Entries supplied:
******
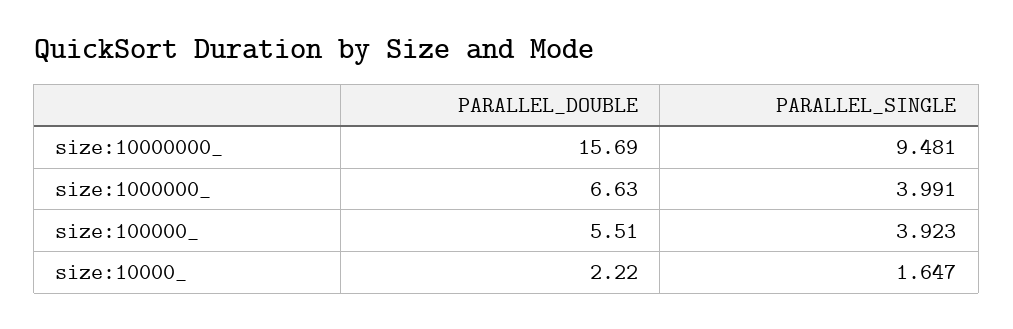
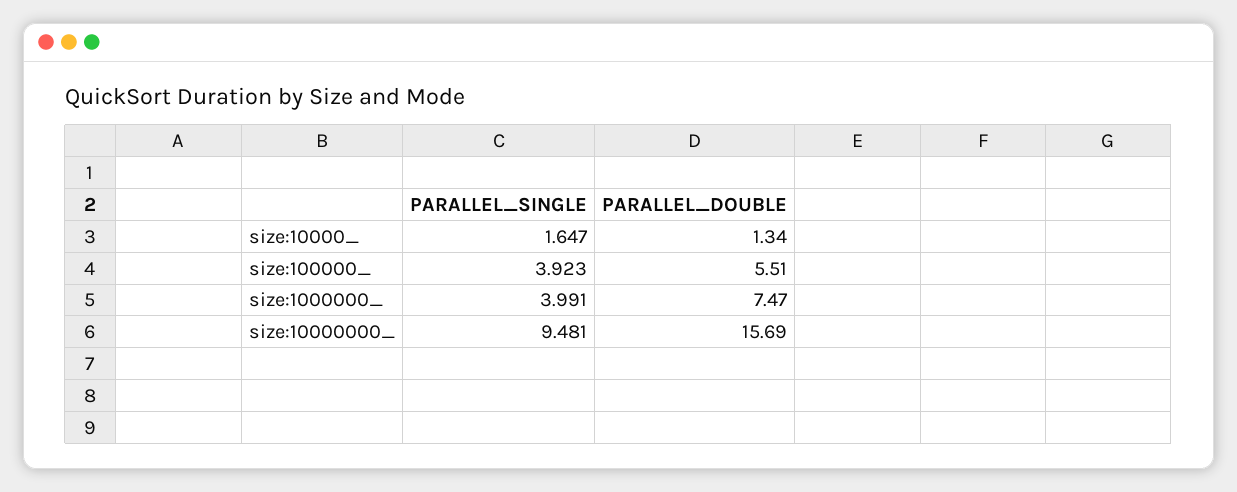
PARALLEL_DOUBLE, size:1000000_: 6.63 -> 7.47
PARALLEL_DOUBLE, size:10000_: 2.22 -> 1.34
******
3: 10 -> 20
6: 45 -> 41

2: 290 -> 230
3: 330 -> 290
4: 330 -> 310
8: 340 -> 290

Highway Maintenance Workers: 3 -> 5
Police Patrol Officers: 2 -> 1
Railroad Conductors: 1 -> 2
******
What this task involves: Among the entries above, locate the lines containing "2: 290 -> 230" and "Railroad Conductors: 1 -> 2", and transcribe exactly those two lines and all lines between.

Solution for this task:
2: 290 -> 230
3: 330 -> 290
4: 330 -> 310
8: 340 -> 290

Highway Maintenance Workers: 3 -> 5
Police Patrol Officers: 2 -> 1
Railroad Conductors: 1 -> 2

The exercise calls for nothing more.